[Stored data entries]
=====
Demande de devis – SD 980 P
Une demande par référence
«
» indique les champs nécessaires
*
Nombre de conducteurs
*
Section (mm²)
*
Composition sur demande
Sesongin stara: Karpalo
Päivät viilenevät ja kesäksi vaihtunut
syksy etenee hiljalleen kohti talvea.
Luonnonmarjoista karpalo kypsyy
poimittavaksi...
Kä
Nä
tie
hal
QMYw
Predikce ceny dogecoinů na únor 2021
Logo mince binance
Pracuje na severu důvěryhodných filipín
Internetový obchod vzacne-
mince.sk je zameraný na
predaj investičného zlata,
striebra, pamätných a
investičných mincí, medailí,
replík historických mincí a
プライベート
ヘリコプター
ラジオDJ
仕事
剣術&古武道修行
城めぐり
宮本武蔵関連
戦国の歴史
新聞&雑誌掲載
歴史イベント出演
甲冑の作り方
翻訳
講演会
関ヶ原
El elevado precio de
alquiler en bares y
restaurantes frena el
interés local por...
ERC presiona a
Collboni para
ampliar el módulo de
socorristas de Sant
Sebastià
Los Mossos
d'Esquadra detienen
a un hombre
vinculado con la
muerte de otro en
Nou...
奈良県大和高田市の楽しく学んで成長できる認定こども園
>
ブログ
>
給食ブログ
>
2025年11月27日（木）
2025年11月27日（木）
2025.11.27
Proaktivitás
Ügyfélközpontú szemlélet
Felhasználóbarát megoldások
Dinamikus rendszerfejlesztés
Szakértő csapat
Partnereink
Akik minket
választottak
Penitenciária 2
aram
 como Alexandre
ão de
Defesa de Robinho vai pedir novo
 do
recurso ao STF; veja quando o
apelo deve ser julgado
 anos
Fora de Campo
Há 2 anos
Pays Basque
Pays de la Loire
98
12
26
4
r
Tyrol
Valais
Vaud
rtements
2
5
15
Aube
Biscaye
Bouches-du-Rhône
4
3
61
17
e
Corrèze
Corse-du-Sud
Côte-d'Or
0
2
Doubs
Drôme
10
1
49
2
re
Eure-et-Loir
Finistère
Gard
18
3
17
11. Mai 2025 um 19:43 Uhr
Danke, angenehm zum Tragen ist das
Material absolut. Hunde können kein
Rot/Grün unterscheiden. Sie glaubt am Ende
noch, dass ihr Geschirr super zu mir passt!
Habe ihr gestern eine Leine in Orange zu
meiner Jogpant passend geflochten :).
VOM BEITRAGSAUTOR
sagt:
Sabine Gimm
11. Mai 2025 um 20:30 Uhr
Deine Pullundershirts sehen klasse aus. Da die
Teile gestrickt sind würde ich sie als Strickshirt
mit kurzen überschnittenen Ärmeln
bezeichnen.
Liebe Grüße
=====
### [YOUR OBJECTIVE]
If a line in the entries holds the string "mince", copy it.

### [RESPONSE TO THE EXERCISE]
Logo mince binance
mince.sk je zameraný na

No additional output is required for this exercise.